Tasks for this exercise
1/ Reproduce the stretch of the Xiaolin Wu line-drawing excerpt from "define function fill_colour(x, y, bgt)" through "1 - fpart(x)", substituting "intensity" for "brightness".
2/ State whether each statement agrees with the Xiaolin Wu line-drawing excerpt, answering yes or no and quoting the words that decide it.
(a) The algorithm draws pairs of pixels straddling the line.
(b) Lines shorter than one pixel are handled the same way as all other lines.
(c) The generic algorithm corresponds exactly with the implementation code.
3/ Summarize the Xiaolin Wu line-drawing excerpt in three sentences.

Excerpted text
□ □ □ □ □
Aliasing is a term that is used to describe this phenomenon, i.e., the jagged appearance around the edges of any given object.
The application of methods to reduce the effect of aliasing is collectively known as Anti-aliasing.
Lines/shapes that have underwent the process of any form of Anti-aliasing are known are Anti-aliased lines/shapes.
Aliased line
Close-up
Anti-aliased line
Close-up
Now that you know as to what Line Drawing Algorithms and Anti-aliased lines mean, you can put two and two together and have a basic idea about the Xiaolin Wu's Line Drawing Algorithm, because after all, it is a Line Drawing Algorithm that produces anti-aliased lines.
If you want to create shapes that are visually appealing to the human eye (no jagged edges), then which algorithm should you use?
Working of the Xiaolin Wu's Line Drawing Algorithm
The basis of the algorithm is to draw pairs of pixels straddling the line, which are coloured according to their proximity (gradient). Pixels which are to be drawn at the end points of lines are handled separately and also the lines which are less than one pixel long are to be handled as a special case.
Algorithm
The following algorithm is generic and might not correspond exactly with the implementation code, however, the main concept or the algorithm used is roughly the same with some changes here and there because of the usage of PIL (Python Image Library) and Pygame.
define function fill_colour(x, y, bgt) as
plot the pixel at point (x, y) with brightness bgt, wherein bgt
is to be specified/calculated within the range of 0 to 1.
# fractional part of x
define function fPart(x) as
return x - int(x)
# remaining fractional part of x
define function rfPart(x) as
return 1 - fpart(x)
#function to draw the line
define function draw_line(x1,y1,x2,y2) as
steep = True if abs(y2 - y1) > abs(x2 - x1) else False
dx = x2 - x1
dy = y2 - y1
if steep == True, then do
swap x1 with y1, x2 with y2 & dx with dy
end if
if x1 > x2 then do
swap x1 with x2 & y1 with y2
end if
gradient = dy / dx
yIntersection = y1 + rfPart(x1) * gradient
if dx == 0.0 then do
gradient = 1.0
end if
# handling of the first endpoint
endX = round(x1)
endY = y1 + gradient * (endX - x1)
xGap = rfPart(x1 + 0.5)
pxlXa = endX
pxlYa = int(endY)
if steep == True then do
fill_colour(pxlYa, pxlXa, rfPart(endY) * xGap)
□ □ □ □ □
Extracted entries
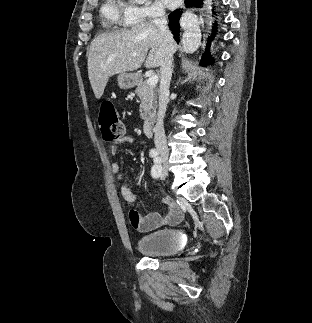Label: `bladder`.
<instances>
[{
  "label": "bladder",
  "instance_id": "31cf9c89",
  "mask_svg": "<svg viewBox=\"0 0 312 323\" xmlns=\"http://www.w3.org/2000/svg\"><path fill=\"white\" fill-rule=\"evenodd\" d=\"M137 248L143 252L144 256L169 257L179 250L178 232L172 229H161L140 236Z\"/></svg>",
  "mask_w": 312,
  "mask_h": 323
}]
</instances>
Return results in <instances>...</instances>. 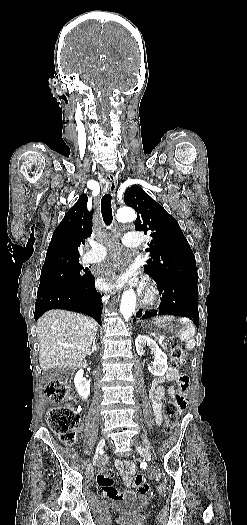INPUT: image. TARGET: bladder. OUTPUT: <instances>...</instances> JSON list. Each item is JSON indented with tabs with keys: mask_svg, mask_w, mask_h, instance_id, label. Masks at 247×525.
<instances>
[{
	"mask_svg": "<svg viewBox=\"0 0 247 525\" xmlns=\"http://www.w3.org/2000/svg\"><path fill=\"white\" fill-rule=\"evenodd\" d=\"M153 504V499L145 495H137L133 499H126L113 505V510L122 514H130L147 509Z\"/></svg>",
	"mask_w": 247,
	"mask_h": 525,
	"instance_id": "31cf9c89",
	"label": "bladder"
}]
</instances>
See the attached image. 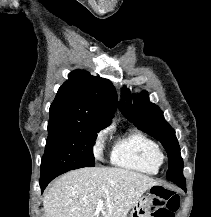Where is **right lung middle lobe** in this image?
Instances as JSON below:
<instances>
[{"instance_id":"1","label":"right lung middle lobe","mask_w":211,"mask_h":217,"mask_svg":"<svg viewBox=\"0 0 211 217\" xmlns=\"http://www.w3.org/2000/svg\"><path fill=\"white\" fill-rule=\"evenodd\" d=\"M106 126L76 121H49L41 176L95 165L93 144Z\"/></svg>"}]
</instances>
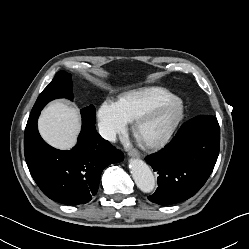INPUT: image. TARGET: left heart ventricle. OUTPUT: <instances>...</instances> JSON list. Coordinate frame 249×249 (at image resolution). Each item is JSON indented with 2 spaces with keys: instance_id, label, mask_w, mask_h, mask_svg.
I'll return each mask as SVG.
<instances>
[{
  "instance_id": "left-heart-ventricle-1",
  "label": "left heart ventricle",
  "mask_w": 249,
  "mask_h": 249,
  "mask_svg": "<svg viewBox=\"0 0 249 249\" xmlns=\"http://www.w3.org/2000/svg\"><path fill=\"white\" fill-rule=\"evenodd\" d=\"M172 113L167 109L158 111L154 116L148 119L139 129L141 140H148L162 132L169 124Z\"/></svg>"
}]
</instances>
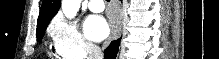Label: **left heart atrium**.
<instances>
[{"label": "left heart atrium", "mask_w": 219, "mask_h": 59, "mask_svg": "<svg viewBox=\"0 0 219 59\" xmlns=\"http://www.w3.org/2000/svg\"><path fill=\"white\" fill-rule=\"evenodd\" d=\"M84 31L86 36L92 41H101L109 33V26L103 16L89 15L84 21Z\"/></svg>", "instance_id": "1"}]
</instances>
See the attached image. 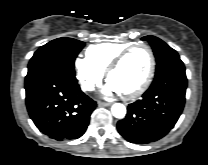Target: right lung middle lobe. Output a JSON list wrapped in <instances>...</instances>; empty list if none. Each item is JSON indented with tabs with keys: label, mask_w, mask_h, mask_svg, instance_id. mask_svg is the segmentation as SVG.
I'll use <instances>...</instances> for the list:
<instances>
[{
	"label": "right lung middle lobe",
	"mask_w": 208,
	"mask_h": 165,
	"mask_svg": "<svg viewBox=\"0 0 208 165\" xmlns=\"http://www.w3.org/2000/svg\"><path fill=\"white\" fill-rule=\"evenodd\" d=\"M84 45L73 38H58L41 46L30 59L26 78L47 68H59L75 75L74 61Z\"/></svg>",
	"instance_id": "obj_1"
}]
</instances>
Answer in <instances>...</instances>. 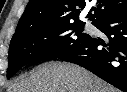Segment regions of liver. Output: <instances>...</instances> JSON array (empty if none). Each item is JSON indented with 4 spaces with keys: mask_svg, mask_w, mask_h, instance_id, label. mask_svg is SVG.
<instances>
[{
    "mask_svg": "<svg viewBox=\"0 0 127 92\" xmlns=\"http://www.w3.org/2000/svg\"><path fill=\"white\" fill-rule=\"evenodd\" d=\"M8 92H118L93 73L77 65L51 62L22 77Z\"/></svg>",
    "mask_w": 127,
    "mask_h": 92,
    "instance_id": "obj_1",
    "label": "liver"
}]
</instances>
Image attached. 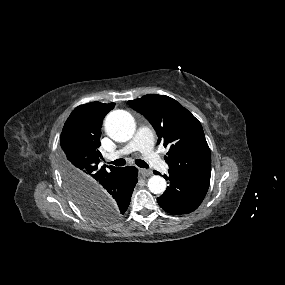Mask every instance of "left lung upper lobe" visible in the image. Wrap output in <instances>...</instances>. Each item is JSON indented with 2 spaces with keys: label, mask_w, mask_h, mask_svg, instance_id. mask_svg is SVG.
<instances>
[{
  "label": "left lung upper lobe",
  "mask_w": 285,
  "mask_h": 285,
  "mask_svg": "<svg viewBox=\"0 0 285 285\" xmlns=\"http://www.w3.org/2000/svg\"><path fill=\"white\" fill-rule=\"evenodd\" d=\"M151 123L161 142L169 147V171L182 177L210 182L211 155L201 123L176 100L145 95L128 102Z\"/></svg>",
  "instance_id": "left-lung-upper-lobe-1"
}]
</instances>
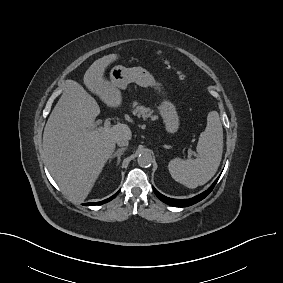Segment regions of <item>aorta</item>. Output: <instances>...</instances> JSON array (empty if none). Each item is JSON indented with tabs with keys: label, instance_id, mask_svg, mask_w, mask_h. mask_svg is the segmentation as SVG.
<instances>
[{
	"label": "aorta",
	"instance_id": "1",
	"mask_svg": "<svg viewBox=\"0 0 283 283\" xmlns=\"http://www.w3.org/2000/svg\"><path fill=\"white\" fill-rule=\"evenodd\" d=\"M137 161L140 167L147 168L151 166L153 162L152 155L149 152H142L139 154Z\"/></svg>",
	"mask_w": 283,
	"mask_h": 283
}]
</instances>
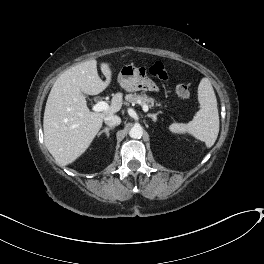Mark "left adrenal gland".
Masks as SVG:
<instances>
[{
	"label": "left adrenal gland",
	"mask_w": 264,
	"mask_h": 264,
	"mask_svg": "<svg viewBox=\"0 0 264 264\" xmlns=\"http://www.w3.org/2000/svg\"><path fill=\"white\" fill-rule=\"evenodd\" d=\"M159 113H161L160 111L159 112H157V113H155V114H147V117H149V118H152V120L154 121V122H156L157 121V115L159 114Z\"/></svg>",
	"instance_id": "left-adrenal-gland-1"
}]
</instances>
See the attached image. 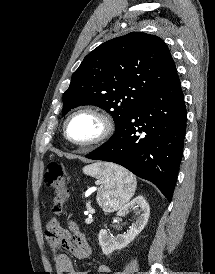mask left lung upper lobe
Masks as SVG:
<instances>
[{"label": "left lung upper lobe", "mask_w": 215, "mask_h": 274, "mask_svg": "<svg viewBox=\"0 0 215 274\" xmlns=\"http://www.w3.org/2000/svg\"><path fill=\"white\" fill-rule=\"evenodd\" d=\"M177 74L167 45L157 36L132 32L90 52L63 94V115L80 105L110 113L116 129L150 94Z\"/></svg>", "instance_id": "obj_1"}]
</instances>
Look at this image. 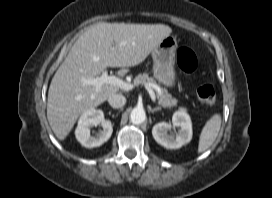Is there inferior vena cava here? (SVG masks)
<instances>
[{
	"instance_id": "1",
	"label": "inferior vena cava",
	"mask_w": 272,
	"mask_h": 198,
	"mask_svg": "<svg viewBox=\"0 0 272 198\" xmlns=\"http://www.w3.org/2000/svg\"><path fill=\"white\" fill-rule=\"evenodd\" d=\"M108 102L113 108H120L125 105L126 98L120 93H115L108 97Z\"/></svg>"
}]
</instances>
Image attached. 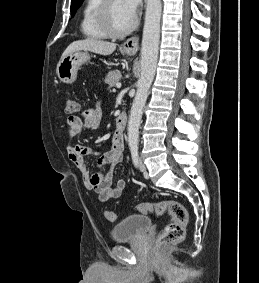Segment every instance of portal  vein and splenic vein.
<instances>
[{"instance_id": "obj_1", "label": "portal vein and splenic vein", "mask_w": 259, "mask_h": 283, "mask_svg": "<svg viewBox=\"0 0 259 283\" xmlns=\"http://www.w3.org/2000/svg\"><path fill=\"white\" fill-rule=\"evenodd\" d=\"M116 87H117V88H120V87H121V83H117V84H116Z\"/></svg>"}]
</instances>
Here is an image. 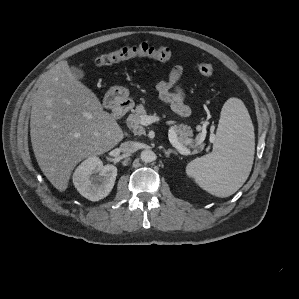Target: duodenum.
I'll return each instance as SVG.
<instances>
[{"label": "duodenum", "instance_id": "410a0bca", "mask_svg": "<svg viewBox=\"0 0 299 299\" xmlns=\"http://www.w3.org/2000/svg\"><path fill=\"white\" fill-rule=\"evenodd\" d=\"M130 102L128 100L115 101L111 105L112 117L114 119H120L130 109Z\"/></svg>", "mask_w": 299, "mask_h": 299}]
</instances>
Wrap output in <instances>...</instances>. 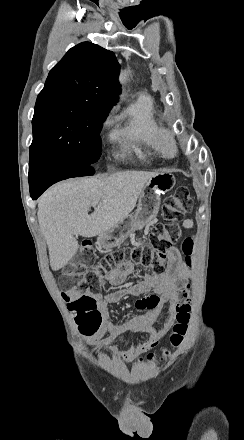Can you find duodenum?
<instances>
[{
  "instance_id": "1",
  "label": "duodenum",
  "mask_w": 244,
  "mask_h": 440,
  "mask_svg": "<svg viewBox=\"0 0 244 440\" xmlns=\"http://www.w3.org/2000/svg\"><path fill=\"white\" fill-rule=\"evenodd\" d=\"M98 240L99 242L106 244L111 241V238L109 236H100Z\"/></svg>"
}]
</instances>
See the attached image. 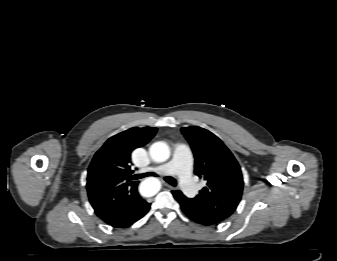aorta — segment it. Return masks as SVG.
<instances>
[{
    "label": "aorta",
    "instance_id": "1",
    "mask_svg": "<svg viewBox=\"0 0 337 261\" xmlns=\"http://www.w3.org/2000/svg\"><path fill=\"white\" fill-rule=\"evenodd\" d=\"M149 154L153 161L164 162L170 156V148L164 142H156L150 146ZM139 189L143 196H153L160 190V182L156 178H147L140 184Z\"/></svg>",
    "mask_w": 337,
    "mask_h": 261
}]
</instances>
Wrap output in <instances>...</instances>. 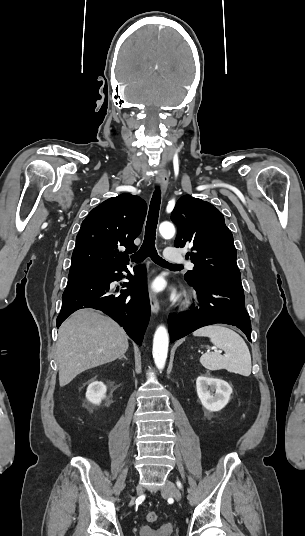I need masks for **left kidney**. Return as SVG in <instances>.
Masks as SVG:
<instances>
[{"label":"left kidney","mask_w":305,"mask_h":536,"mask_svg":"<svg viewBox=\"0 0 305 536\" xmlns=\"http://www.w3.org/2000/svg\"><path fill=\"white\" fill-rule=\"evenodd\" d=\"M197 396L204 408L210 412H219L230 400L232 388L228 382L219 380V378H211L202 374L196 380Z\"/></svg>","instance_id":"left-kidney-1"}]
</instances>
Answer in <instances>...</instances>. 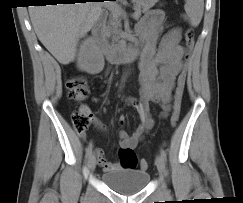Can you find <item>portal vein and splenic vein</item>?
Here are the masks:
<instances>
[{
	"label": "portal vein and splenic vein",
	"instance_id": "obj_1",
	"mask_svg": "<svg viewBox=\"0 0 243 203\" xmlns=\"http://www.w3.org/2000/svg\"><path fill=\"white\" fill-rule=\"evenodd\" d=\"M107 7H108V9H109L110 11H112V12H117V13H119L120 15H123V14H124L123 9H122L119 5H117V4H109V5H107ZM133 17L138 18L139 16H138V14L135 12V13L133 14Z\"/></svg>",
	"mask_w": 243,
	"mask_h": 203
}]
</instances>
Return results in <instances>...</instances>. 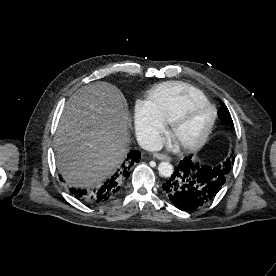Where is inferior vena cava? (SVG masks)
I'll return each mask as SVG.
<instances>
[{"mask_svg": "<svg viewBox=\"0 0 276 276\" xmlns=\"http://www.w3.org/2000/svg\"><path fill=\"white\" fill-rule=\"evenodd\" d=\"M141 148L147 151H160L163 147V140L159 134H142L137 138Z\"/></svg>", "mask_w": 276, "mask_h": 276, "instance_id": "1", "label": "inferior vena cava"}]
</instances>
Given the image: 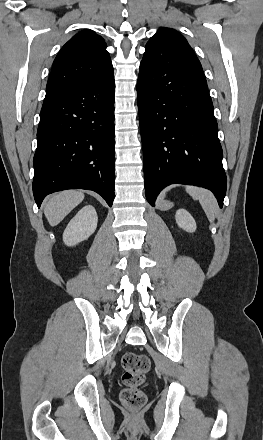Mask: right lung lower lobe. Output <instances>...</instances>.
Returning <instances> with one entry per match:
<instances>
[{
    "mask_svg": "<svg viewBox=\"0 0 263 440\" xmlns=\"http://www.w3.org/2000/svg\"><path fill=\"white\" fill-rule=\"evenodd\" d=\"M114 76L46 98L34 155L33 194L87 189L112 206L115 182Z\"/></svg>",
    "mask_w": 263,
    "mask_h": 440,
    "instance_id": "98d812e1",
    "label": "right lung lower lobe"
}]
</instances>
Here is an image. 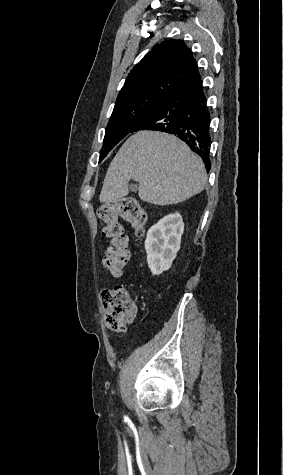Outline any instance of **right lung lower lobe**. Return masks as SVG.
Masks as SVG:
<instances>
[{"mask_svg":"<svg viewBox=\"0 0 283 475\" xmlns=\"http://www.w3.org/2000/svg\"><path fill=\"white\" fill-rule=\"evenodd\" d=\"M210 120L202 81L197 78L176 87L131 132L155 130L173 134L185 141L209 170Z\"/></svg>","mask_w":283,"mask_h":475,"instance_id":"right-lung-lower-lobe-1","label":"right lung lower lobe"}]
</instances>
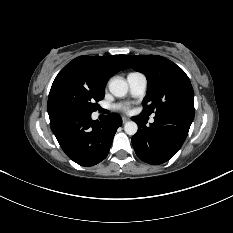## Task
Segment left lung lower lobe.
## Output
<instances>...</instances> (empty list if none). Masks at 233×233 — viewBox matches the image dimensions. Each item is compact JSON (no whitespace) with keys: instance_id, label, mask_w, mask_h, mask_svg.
□ □ □ □ □
Expected outputs
1/
define function fill_colour(x, y, bgt) as
plot the pixel at point (x, y) with intensity bgt, wherein bgt
is to be specified/calculated within the range of 0 to 1.
# fractional part of x
define function fPart(x) as
return x - int(x)
# remaining fractional part of x
define function rfPart(x) as
return 1 - fpart(x)

2/
(a) Yes: "The basis of the algorithm is to draw pairs of pixels straddling the line"
(b) No: "the lines which are less than one pixel long are to be handled as a special case"
(c) No: "might not correspond exactly with the implementation code"

3/ Aliasing is the jagged appearance around the edges of an object, and the methods that reduce it are collectively known as anti-aliasing. Xiaolin Wu's Line Drawing Algorithm produces anti-aliased lines by drawing pairs of pixels that straddle the line, colored according to their proximity, while endpoints and lines shorter than one pixel are handled separately. The pseudocode given is generic and may differ somewhat from the implementation code, which uses PIL and Pygame.